A key innovation is the introduction of “Option A” and “Option B” for the management system (17025Store, 2020).
Option A means following the management system requirements directly from ISO/IEC 17025, while Option B lets labs leverage an existing ISO 9001‑compliant system (or equivalent) to meet those requirements, reducing duplication for organizations already certified to ISO 9001 (17025Store, 2020; PJLA, 2019).
Risk‑Based Thinking
The 2017 revision brings risk‑based thinking into the heart of the standard, reflecting broader ISO strategy and industry practice (17025Store, 2020; PJLA, 2018; PJLA, 2019).
Where the 2005 version mentioned risk only indirectly, the 2017 standard refers to it repeatedly and introduces a dedicated clause on actions to address risks and opportunities (17025Store, 2020; PJLA, 2018; PJLA, 2019).
Instead of prescribing preventive action as a separate concept, risk‑based thinking pushes labs to identify where things could go wrong, prioritize what matters most, and design controls that are proportionate to the impact (17025Store, 2020; PJLA, 2019).
For a lab, this might mean focusing more effort on high‑risk methods, complex measurements, or critical customers, rather than applying the same level of bureaucracy to everything (17025Store, 2020; PJLA, 2019).

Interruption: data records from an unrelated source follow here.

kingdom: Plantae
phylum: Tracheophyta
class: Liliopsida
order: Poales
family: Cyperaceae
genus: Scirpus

Impartiality, Confidentiality, and Modern IT
The 2017 edition strengthens requirements for impartiality and confidentiality, giving them clear, standalone visibility early in the standard (17025Store, 2020; PJLA, 2018).
In the 2005 version, these topics were present but woven into general management and organizational requirements, making them less prominent (17025Store, 2020; PJLA, 2018).
The revision also acknowledges the reality of modern laboratories: computer systems, electronic records, and electronic reports are now addressed (PJLA, 2018; PJLA, 2019). This covers how labs manage data integrity, control access, and ensure reliable electronic outputs—areas that were much less explicit in 2005 but are critical now for both technical validity and trust (PJLA, 2018; PJLA, 2019).
Scope and Process Requirements
Another important shift is in how the scope and core processes are framed.
The 2017 version clearly states that it applies not only to testing and calibration, but also to sampling associated with those activities, reflecting the real workflow many labs follow (PJLA, 2018; PJLA, 2019).
Process‑related requirements—such as method selection and validation, sampling, handling of items, evaluating measurement uncertainty, ensuring validity of results, reporting, complaints, and nonconforming work—are grouped together in a “Process requirements” clause (17025Store, 2020; PJLA, 2018).
This helps laboratories think holistically about the life cycle of a sample or item—from request to report—and align controls along that chain instead of treating them as isolated requirements (17025Store, 2020; PJLA, 2019).